*** Extracted entries Section Begins ***

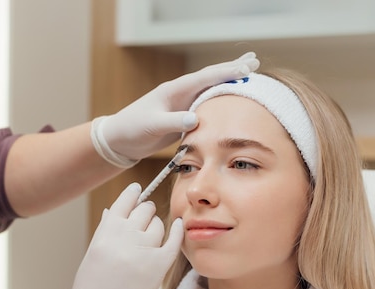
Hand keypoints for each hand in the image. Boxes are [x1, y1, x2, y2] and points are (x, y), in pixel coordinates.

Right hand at [49, 183, 182, 288]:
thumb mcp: (93, 253)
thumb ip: (105, 230)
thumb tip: (112, 210)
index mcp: (105, 232)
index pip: (124, 201)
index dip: (133, 194)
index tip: (138, 190)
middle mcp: (124, 237)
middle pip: (145, 210)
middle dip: (145, 212)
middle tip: (145, 219)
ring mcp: (142, 252)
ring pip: (158, 225)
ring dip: (156, 227)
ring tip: (149, 239)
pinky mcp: (157, 267)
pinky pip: (173, 241)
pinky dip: (178, 231)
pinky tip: (179, 225)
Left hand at [90, 52, 259, 165]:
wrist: (119, 139)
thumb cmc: (132, 130)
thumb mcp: (152, 126)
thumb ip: (173, 122)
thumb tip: (196, 118)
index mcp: (174, 90)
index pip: (205, 78)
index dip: (226, 73)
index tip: (246, 69)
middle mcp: (180, 93)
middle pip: (211, 78)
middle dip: (233, 69)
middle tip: (255, 62)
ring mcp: (182, 104)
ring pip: (211, 89)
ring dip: (229, 82)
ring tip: (248, 74)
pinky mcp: (183, 116)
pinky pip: (207, 104)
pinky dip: (221, 99)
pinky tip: (231, 98)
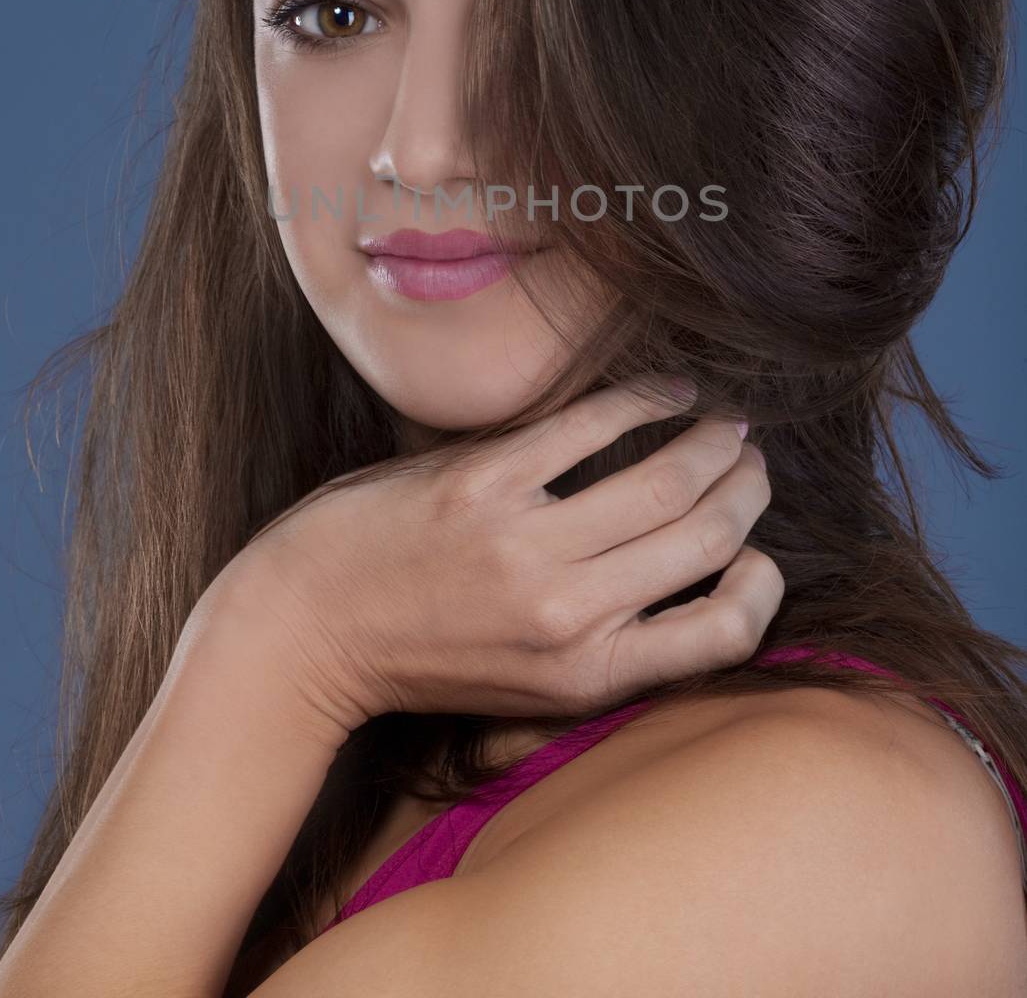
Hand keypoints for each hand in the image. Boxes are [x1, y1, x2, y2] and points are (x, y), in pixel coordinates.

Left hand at [215, 381, 782, 735]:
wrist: (309, 628)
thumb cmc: (424, 652)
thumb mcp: (530, 684)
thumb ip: (611, 645)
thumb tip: (697, 578)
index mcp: (587, 677)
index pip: (726, 632)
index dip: (765, 583)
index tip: (758, 548)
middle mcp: (566, 616)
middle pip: (707, 539)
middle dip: (746, 490)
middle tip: (750, 459)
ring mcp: (524, 544)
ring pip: (665, 480)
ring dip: (711, 440)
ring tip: (723, 422)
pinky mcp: (482, 482)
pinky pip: (591, 424)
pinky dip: (644, 397)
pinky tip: (664, 389)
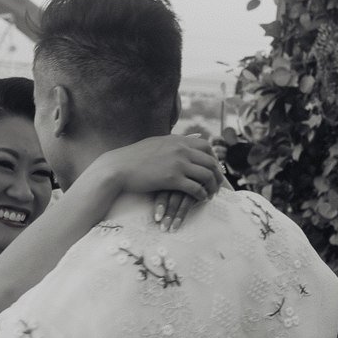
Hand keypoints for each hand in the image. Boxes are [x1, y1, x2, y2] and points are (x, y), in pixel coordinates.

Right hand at [106, 134, 224, 230]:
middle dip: (218, 175)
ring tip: (210, 194)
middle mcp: (181, 149)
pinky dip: (201, 195)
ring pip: (206, 175)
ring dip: (212, 187)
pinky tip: (200, 199)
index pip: (206, 146)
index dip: (213, 158)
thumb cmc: (134, 157)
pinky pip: (195, 188)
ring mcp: (178, 163)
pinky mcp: (172, 179)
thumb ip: (175, 141)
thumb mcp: (157, 142)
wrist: (119, 167)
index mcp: (178, 140)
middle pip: (211, 161)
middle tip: (218, 186)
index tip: (213, 169)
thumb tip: (191, 137)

*** Extracted entries Section Ends ***

Repeat the data word for word. Images are not part of the copy.

**Written response**
Hand keypoints for each hand in the image. Boxes are [x1, y1, x2, y2] and points are (x, y), in pixel coordinates.

Right hand at [49, 183, 182, 288]:
thumb mcp: (93, 253)
thumb ip: (105, 230)
thumb tip: (112, 210)
index mcp: (105, 232)
index pip: (124, 201)
index dip: (133, 194)
index tip: (138, 190)
middle mcp: (124, 237)
middle pip: (145, 210)
middle dip: (145, 212)
middle tip: (145, 219)
ring mcp: (142, 252)
ring pip: (158, 225)
ring dip: (156, 227)
ring tip: (149, 239)
pinky mcp: (157, 267)
pinky pip: (173, 241)
pinky dip: (178, 231)
pinky tip: (179, 225)
Left hand at [90, 52, 259, 165]:
wrist: (119, 139)
thumb cmc: (132, 130)
thumb mcp: (152, 126)
thumb ip: (173, 122)
thumb tip: (196, 118)
index mcp: (174, 90)
index pip: (205, 78)
index dip: (226, 73)
index tip: (246, 69)
middle mcp: (180, 93)
middle pip: (211, 78)
middle dip: (233, 69)
middle tip: (255, 62)
ring mcp: (182, 104)
ring pip: (211, 89)
ring dip: (229, 82)
ring tip: (248, 74)
pinky mcp: (183, 116)
pinky pip: (207, 104)
pinky dip: (221, 99)
pinky tip: (231, 98)
Hand keypoints for each hand in the image. Boxes are [x1, y1, x2, y2] and points are (x, y), in pixel coordinates.

Left hand at [215, 381, 782, 735]:
wrist: (309, 628)
thumb cmc: (424, 652)
thumb mcp: (530, 684)
thumb ip: (611, 645)
thumb tip: (697, 578)
index mcp: (587, 677)
index pip: (726, 632)
index dip: (765, 583)
index tip: (758, 548)
middle mcp: (566, 616)
middle pip: (707, 539)
middle dip: (746, 490)
middle tip: (750, 459)
ring mcp: (524, 544)
ring pip: (665, 480)
ring dip: (711, 440)
ring tip: (723, 422)
pinky mcp: (482, 482)
pinky pip: (591, 424)
pinky dip: (644, 397)
pinky tip: (664, 389)
Hand keypoints for each hand in the image. Boxes are [x1, y1, x2, y2] and points are (x, y), in pixel coordinates.

Right hand at [106, 134, 224, 230]:
middle dip: (218, 175)
ring tip: (210, 194)
middle mcp: (181, 149)
pinky dip: (201, 195)
ring pip: (206, 175)
ring dip: (212, 187)
pinky tip: (200, 199)
index pip: (206, 146)
index dip: (213, 158)
thumb cmc: (134, 157)
pinky pip: (195, 188)
ring mcp: (178, 163)
pinky mcp: (172, 179)
thumb ip: (175, 141)
thumb mcp: (157, 142)
wrist: (119, 167)
index mcp: (178, 140)
middle pip: (211, 161)
middle tip: (218, 186)
index tip: (213, 169)
thumb tip: (191, 137)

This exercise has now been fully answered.